Crime & Courts

Judge dismisses misconduct charges against ex-coroner Marlene Lantz

WOODSTOCK – Former McHenry County Coroner Marlene Lantz’s duty to bury two unclaimed fetuses was not mandatory, a judge ruled Friday.

Lantz, 68, was indicted in 2015 on two counts of official misconduct and one count of forgery after she allegedly failed to properly dispose of two fetuses that prosecutors have said were kept in the coroner’s officer for more than two decades.

Prosecutors have argued that Lantz should have buried the remains, cremated them or donated them to science.

McHenry County Judge Robert Wilbrandt said in his written decision that because he believed the county coroner’s duty was directory and not mandatory, the official misconduct charges must be dismissed because Lantz did not fail to perform a “mandatory duty” as charged in the indictment.

A mandatory duty is required to be carried out in a “strict and timely”
manner. Failure to perform a mandatory duty could result in criminal liability. A directory duty means the coroner was given discretion and there was no imposed time limits to determine how long the process of identification, notification and waiting for relatives’ decisions should take.

Whether this was a mandatory or directory duty was one of the issues brought up by Jim Harrison, Lantz’s attorney, in his previous motion to dismiss the misconduct charges against his client.

Harrison said the coroner had no duty at all to bury unclaimed human remains, as relatives of the deceased could be legally forced to do so.

Combs argued that despite having a 20-year window of opportunity to arrange for the burial, Lantz ignored her mandatory obligation, according to his motion.

“It is absurd to suggest that this duty was discretionary and that the former coroner could simply choose to refuse to bury the dead and collect corpses in a cooler without consequence,” Combs said in his motion.

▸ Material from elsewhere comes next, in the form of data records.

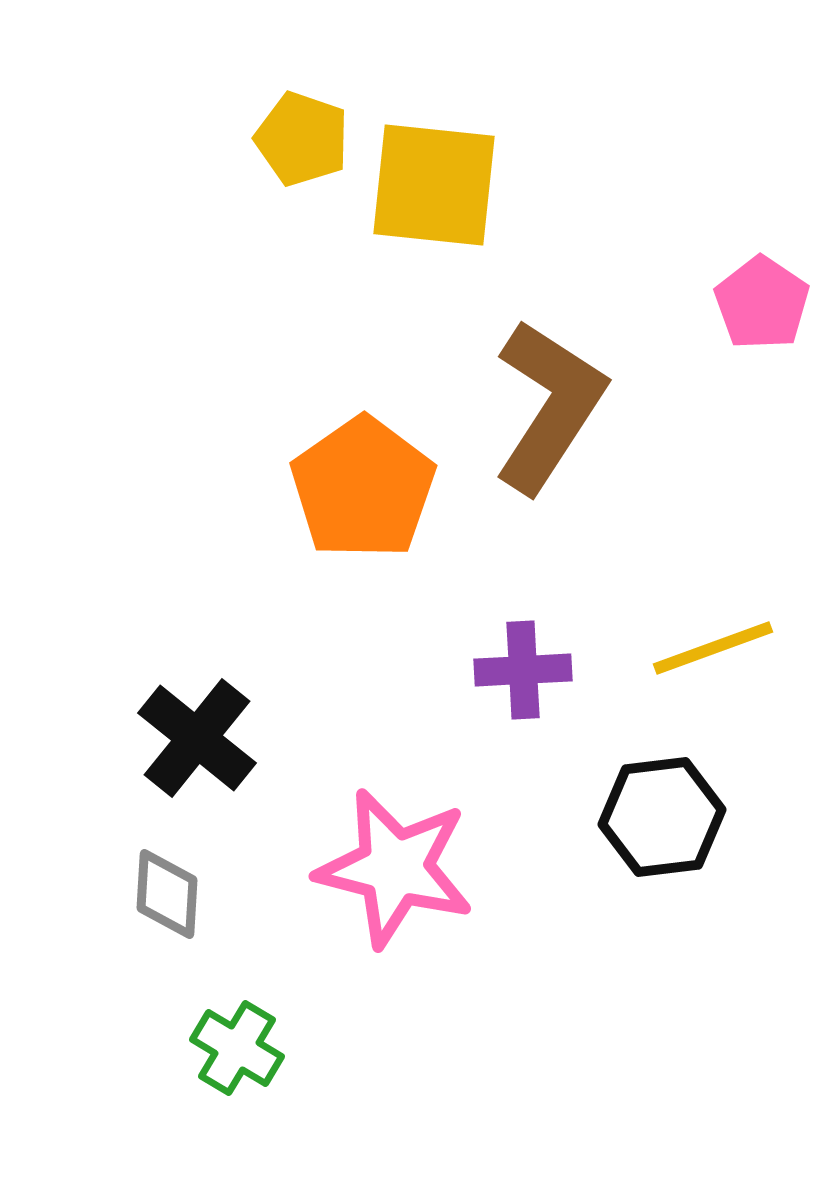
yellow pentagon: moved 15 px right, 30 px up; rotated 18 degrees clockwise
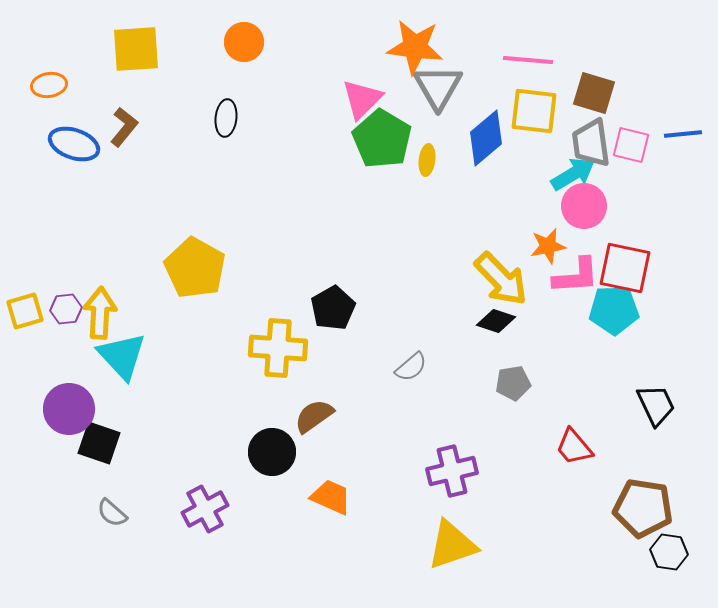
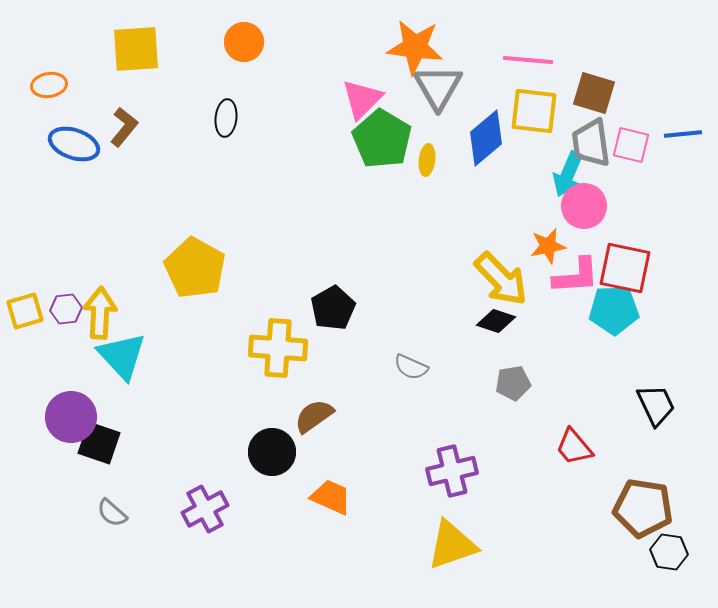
cyan arrow at (573, 174): moved 5 px left; rotated 144 degrees clockwise
gray semicircle at (411, 367): rotated 64 degrees clockwise
purple circle at (69, 409): moved 2 px right, 8 px down
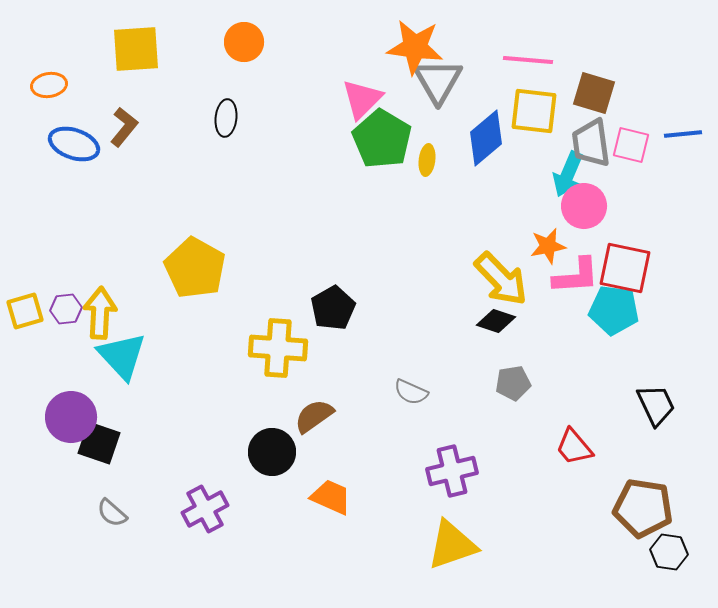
gray triangle at (438, 87): moved 6 px up
cyan pentagon at (614, 310): rotated 9 degrees clockwise
gray semicircle at (411, 367): moved 25 px down
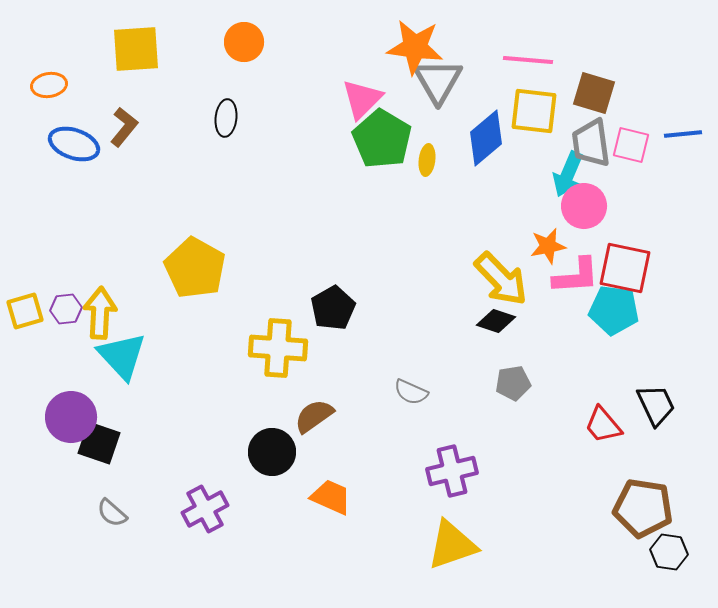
red trapezoid at (574, 447): moved 29 px right, 22 px up
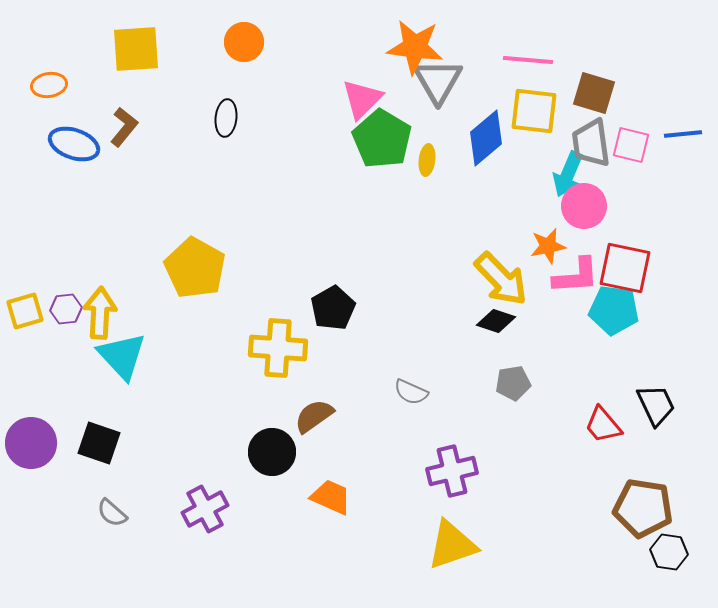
purple circle at (71, 417): moved 40 px left, 26 px down
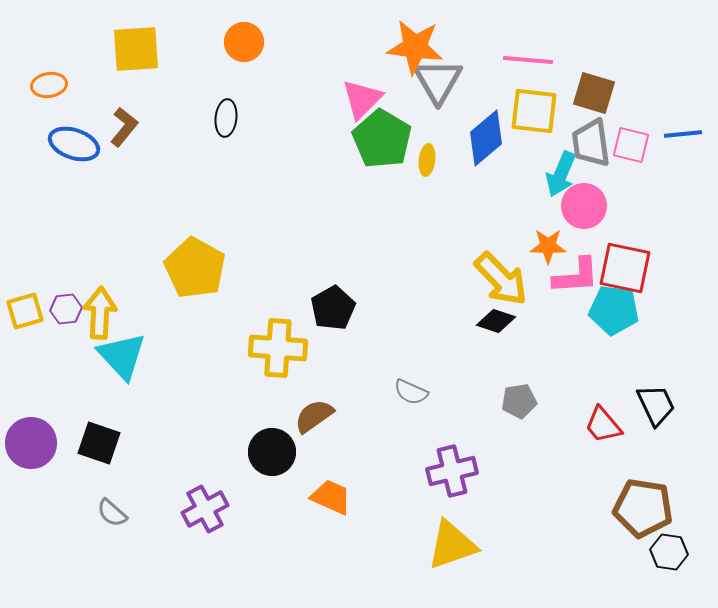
cyan arrow at (568, 174): moved 7 px left
orange star at (548, 246): rotated 12 degrees clockwise
gray pentagon at (513, 383): moved 6 px right, 18 px down
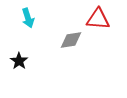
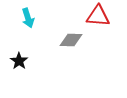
red triangle: moved 3 px up
gray diamond: rotated 10 degrees clockwise
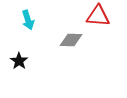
cyan arrow: moved 2 px down
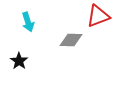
red triangle: rotated 25 degrees counterclockwise
cyan arrow: moved 2 px down
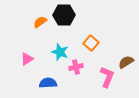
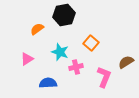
black hexagon: rotated 10 degrees counterclockwise
orange semicircle: moved 3 px left, 7 px down
pink L-shape: moved 3 px left
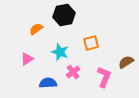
orange semicircle: moved 1 px left
orange square: rotated 35 degrees clockwise
pink cross: moved 3 px left, 5 px down; rotated 24 degrees counterclockwise
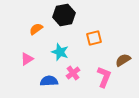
orange square: moved 3 px right, 5 px up
brown semicircle: moved 3 px left, 2 px up
pink cross: moved 1 px down
blue semicircle: moved 1 px right, 2 px up
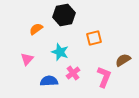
pink triangle: rotated 16 degrees counterclockwise
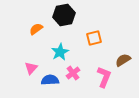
cyan star: rotated 24 degrees clockwise
pink triangle: moved 4 px right, 9 px down
blue semicircle: moved 1 px right, 1 px up
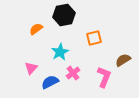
blue semicircle: moved 2 px down; rotated 24 degrees counterclockwise
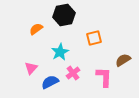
pink L-shape: rotated 20 degrees counterclockwise
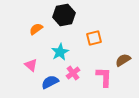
pink triangle: moved 3 px up; rotated 32 degrees counterclockwise
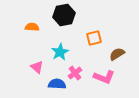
orange semicircle: moved 4 px left, 2 px up; rotated 40 degrees clockwise
brown semicircle: moved 6 px left, 6 px up
pink triangle: moved 6 px right, 2 px down
pink cross: moved 2 px right
pink L-shape: rotated 110 degrees clockwise
blue semicircle: moved 7 px right, 2 px down; rotated 30 degrees clockwise
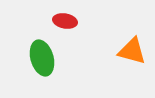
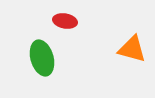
orange triangle: moved 2 px up
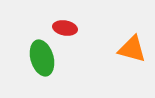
red ellipse: moved 7 px down
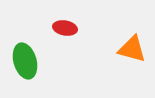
green ellipse: moved 17 px left, 3 px down
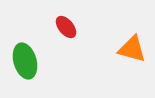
red ellipse: moved 1 px right, 1 px up; rotated 40 degrees clockwise
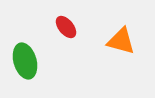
orange triangle: moved 11 px left, 8 px up
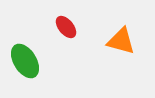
green ellipse: rotated 16 degrees counterclockwise
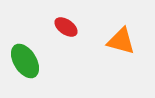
red ellipse: rotated 15 degrees counterclockwise
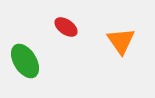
orange triangle: rotated 40 degrees clockwise
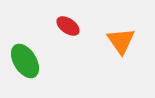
red ellipse: moved 2 px right, 1 px up
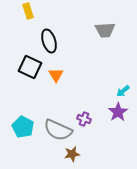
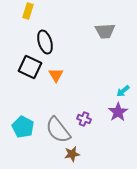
yellow rectangle: rotated 35 degrees clockwise
gray trapezoid: moved 1 px down
black ellipse: moved 4 px left, 1 px down
gray semicircle: rotated 28 degrees clockwise
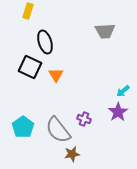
cyan pentagon: rotated 10 degrees clockwise
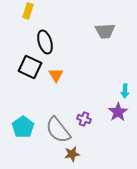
cyan arrow: moved 2 px right; rotated 48 degrees counterclockwise
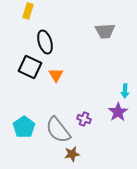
cyan pentagon: moved 1 px right
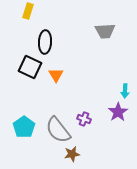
black ellipse: rotated 20 degrees clockwise
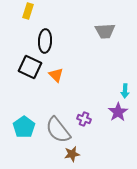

Wilbrandt said he would not rule on issues concerning the statute of limitations as it does not directly relate to the defendant’s motion to dismiss the misconduct charges.

Harrison also argued that prosecutorial misconduct was committed before the grand jury. Wilbrandt twice dismissed Harrison’s argument of prosecutorial misconduct, saying the defense’s interpretation of Illinois statute is “erroneous.”

Combs said he was unsure if the state’s attorney’s office would file a motion to reconsider Wilbrandt’s decision.

The forgery charge alleged against Lantz will proceed to trial Oct. 24.

“We are confident that once the facts come out, people will understand exactly what happened and the case will be dismissed,” Harrison said following Wilbrandt’s decision.

Wilbrandt said even though he ruled to dismiss the misconduct charges, the court does not condone any of the alleged conduct. He said these charges, if proven, would reflect at least “poor management and extraordinary negligence” on the former staff and office of the McHenry County coroner.